In his best mature paintings Jeffrey Smart always played visual games, confident his viewers would delight in hunting for sequences in geometry, proportion and colour. Diversion for Siena is rich in this characteristic visual wit. Colours of vehicles alternate; so do the shapes of two traffic signs (circle, diamond); then there are five coloured traffic cones rhyme with the orange boiler suits the other side of the work; while contrasted patterns of road markings (directional arrows, dashes, straight lines) are used to excess. Of course, the dominant curve of the roadway, indeed, all the principal lines in the painting’s design, lead the eye to three large shapes in bright colours set in the upper left: a yellow junction divider, a blue road sign with green bands, and a red freight container.
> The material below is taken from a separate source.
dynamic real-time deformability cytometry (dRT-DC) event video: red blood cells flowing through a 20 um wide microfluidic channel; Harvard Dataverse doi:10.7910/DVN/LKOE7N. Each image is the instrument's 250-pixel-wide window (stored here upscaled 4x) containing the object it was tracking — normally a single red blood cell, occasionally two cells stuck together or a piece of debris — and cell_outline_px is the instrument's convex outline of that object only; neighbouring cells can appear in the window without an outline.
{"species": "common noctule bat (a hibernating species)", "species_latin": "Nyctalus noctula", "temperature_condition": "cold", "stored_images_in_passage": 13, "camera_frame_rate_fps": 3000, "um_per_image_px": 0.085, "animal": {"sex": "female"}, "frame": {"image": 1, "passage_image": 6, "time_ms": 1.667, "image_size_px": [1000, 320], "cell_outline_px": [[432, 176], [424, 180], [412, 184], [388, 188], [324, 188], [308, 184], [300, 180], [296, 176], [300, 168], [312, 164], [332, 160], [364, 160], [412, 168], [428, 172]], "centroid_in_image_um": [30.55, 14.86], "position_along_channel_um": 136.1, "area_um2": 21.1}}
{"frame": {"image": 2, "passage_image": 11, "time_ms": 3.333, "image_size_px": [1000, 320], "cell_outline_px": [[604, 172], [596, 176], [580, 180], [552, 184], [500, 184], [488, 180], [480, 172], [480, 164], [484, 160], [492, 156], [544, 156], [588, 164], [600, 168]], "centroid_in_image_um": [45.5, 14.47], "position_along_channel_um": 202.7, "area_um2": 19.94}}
Ever playing his witty games, Smart even has the white arrows on a temporary barrier point out those main shapes.

It is usual when discussing Jeffrey Smart to emphasise his indebtedness to Renaissance masters, especially to Piero della Francesca, a native Tuscan who excelled at integrating complex geometry into his pictures. We can see Smart following in his creative hero’s footsteps with that easy arc of the autostrada, which employs the famed ‘Golden Mean’. Lesser talents would struggle to calculate then accurately plot out this curve, let alone the many highway markings set on it, but Smart’s handling is effortless. He literally is a modern master.

Mind you, those striping patterns upon the road underscore the title: Diversion for Siena. In our conversations, Smart would point to how he slipped into his later pictures sly visual references recognised by locals and visitors. those who have been to Siena will spot his cryptic allusion in this painting, because above the historic hilltop town sits a striking sight: an Italian-Gothic cathedral with stonework of alternating light and dark stripes. Once seen that distinctive pattern is not forgotten. It is synonymous with Siena, which since medieval times has had a white bar over a black bar for its coat of arms. So as you walk around the town white and dark bands can be found everywhere, from the interior decor and frescoes in heritage buildings through to traditional crucifixes worn by pilgrims using St Catherine of Siena’s chapel.

No wonder Diversion for Siena has such an excess in white and dark geometric bands indicating the way to Siena. Jeffrey Smart, a long-time resident of Tuscany, is sharing a clever coded message with knowing viewers.